Work instructions ▸
(a) Translate this sentence from the Alladale text into French: "This landscape isn't as it should be, he says."
(b) Carry on writing the Alladale text, starting right after its last sentence.

Text section ▸
LOOK over there, says Paul Lister. Look at the grass and the heather and the hills. He asks me what I make of it all. It’s beautiful, I tell him. I’ve been coming to this part of the Highlands since I was a child and I love it. It’s stunning. Cold and rainy today, naturally, but stunning.

Wrong, says Lister. This landscape isn’t as it should be, he says. He gets out of the car and stands at the end of the track that leads deeper into his estate. A few hundred yards away are some red deer, posing perfectly in case a painter should come by. Lister sweeps his arm from one side of the view to the other and tells me what’s gone wrong with this world. There’s something of the preacher about him: committed, zealous, all eyes and hands.

The problem, says Lister, is Scotland isn’t as beautiful as we think it is. This part of the country – Alladale, about an hour’s drive north of Inverness – was once a great forest, he says, but now it’s reduced to one or two wind-blown remnants. “I don’t like seeing an eco-system that’s so messed up,” he says, and he tells me what’s made it this way: the industrial revolution, the British Empire, two world wars, shipbuilding – all of it needed trees and so they were cut down and nobody has ever shown any great interest in replanting them.

Stored entries:
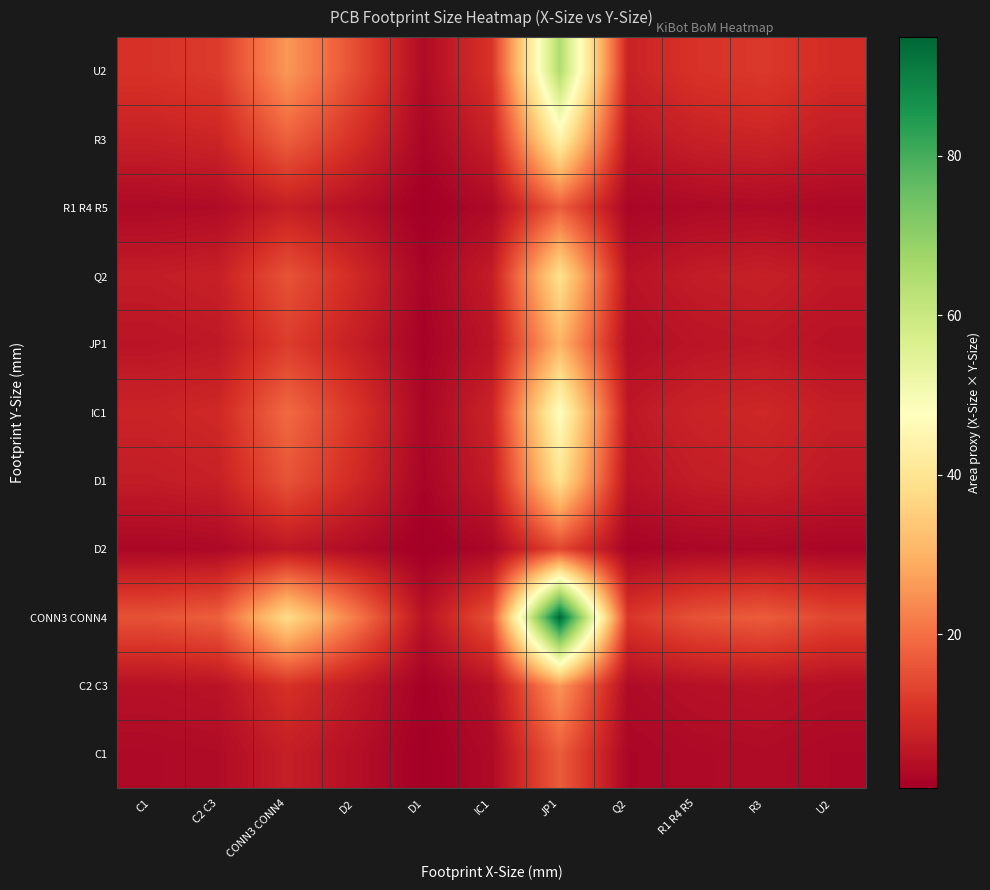

Reading left to right, transcribe all the data shown in this chart.

C1: C1=2.8	C2 C3=3.1	CONN3 CONN4=6.8	D2=3.9	D1=0.8	IC1=2.8	JP1=17.0	Q2=2.0	R1 R4 R5=2.8	R3=3.0	U2=2.5
C2 C3: C1=4.2	C2 C3=4.7	CONN3 CONN4=10.2	D2=5.8	D1=1.2	IC1=4.2	JP1=25.5	Q2=3.0	R1 R4 R5=4.2	R3=4.6	U2=3.7
CONN3 CONN4: C1=15.5	C2 C3=17.5	CONN3 CONN4=37.9	D2=21.7	D1=4.5	IC1=15.6	JP1=94.9	Q2=11.2	R1 R4 R5=15.5	R3=17.0	U2=13.7
D2: C1=2.2	C2 C3=2.5	CONN3 CONN4=5.4	D2=3.1	D1=0.6	IC1=2.2	JP1=13.6	Q2=1.6	R1 R4 R5=2.2	R3=2.4	U2=2.0
D1: C1=6.4	C2 C3=7.2	CONN3 CONN4=15.6	D2=8.9	D1=1.8	IC1=6.4	JP1=39.1	Q2=4.6	R1 R4 R5=6.4	R3=7.0	U2=5.6
IC1: C1=7.8	C2 C3=8.8	CONN3 CONN4=19.0	D2=10.9	D1=2.2	IC1=7.8	JP1=47.7	Q2=5.6	R1 R4 R5=7.8	R3=8.5	U2=6.9
JP1: C1=4.9	C2 C3=5.6	CONN3 CONN4=12.1	D2=6.9	D1=1.4	IC1=5.0	JP1=30.3	Q2=3.6	R1 R4 R5=4.9	R3=5.4	U2=4.4
Q2: C1=6.4	C2 C3=7.2	CONN3 CONN4=15.6	D2=8.9	D1=1.8	IC1=6.4	JP1=39.1	Q2=4.6	R1 R4 R5=6.4	R3=7.0	U2=5.6
R1 R4 R5: C1=2.8	C2 C3=3.1	CONN3 CONN4=6.8	D2=3.9	D1=0.8	IC1=2.8	JP1=17.0	Q2=2.0	R1 R4 R5=2.8	R3=3.0	U2=2.5
R3: C1=7.2	C2 C3=8.2	CONN3 CONN4=17.7	D2=10.1	D1=2.1	IC1=7.3	JP1=44.2	Q2=5.2	R1 R4 R5=7.2	R3=7.9	U2=6.4
U2: C1=10.5	C2 C3=11.9	CONN3 CONN4=25.8	D2=14.8	D1=3.0	IC1=10.6	JP1=64.7	Q2=7.6	R1 R4 R5=10.5	R3=11.6	U2=9.3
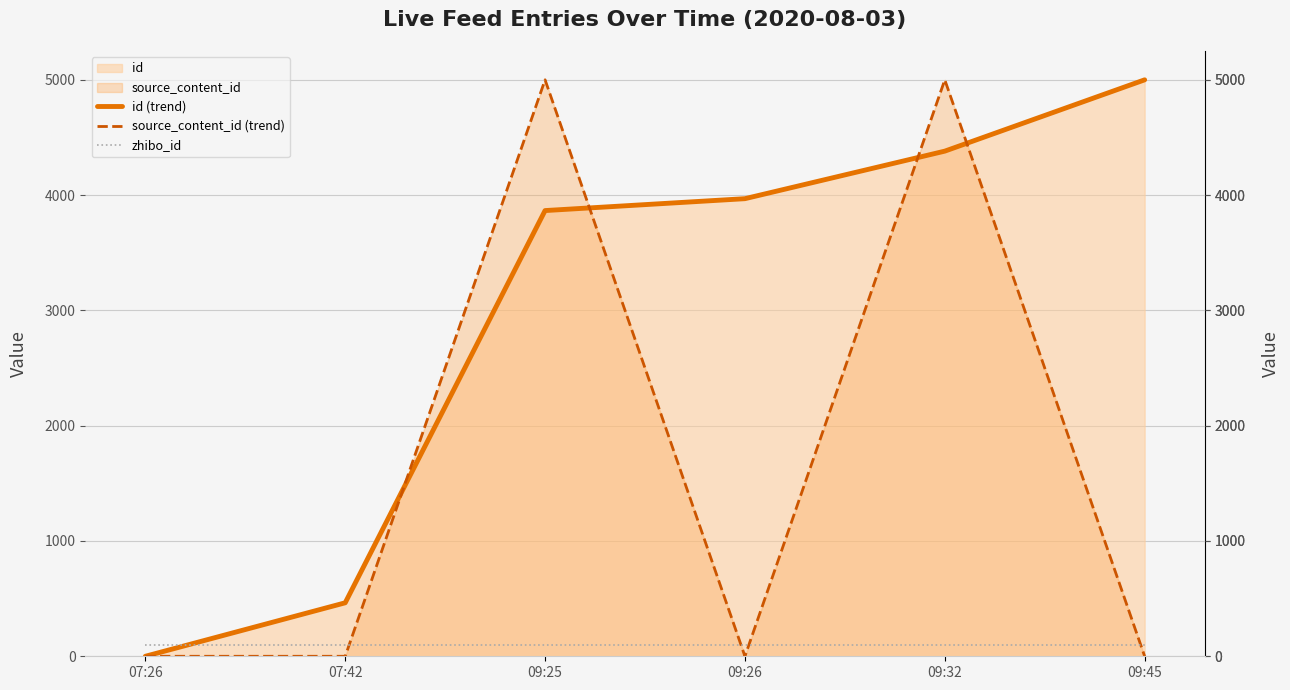

What position from the left is 07:26?

1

Task answers ▸
(a) Ce paysage n'est pas comme il devrait être, dit-il.

(b)
But there’s another problem, says Lister: deer and sheep. They eat and eat and eat so trees have no chance to grow, and that leaves the countryside looking like this: in Lister’s words, a mess. Which leads to his solution. The root problem, says Lister, is the lack of big carnivores in Scotland – animals that could keep the number of deer down and so give the trees a chance. And by big carnivores Paul Lister means wolves. “When you take out a big piece of the jigsaw, like the wolf, you end up with a landscape like this,” he says. “This should all be big forest.” He says he wants the wolves back in this part of Scotland as soon as possible; in fact, this year, he says, is the year when the first stage of his plan for their reintroduction at Alladale will finally get going.

The good news for Lister is that there is considerable evidence wolves can be great for biodiversity. Take Yellowstone National Park in the US for example. Wolves were released there in 1995 and the changes in the environment since have been remarkable. First, the numbers of deer were reduced so more trees grew. Which meant more birds, and more fish where the trees provided shade on the water. The regrowth also encouraged beavers, which in turned encouraged fish, frogs and reptiles. It was a profound transformation of the ecosystem in Yellowstone, a cascade effect all the way down from the wolf.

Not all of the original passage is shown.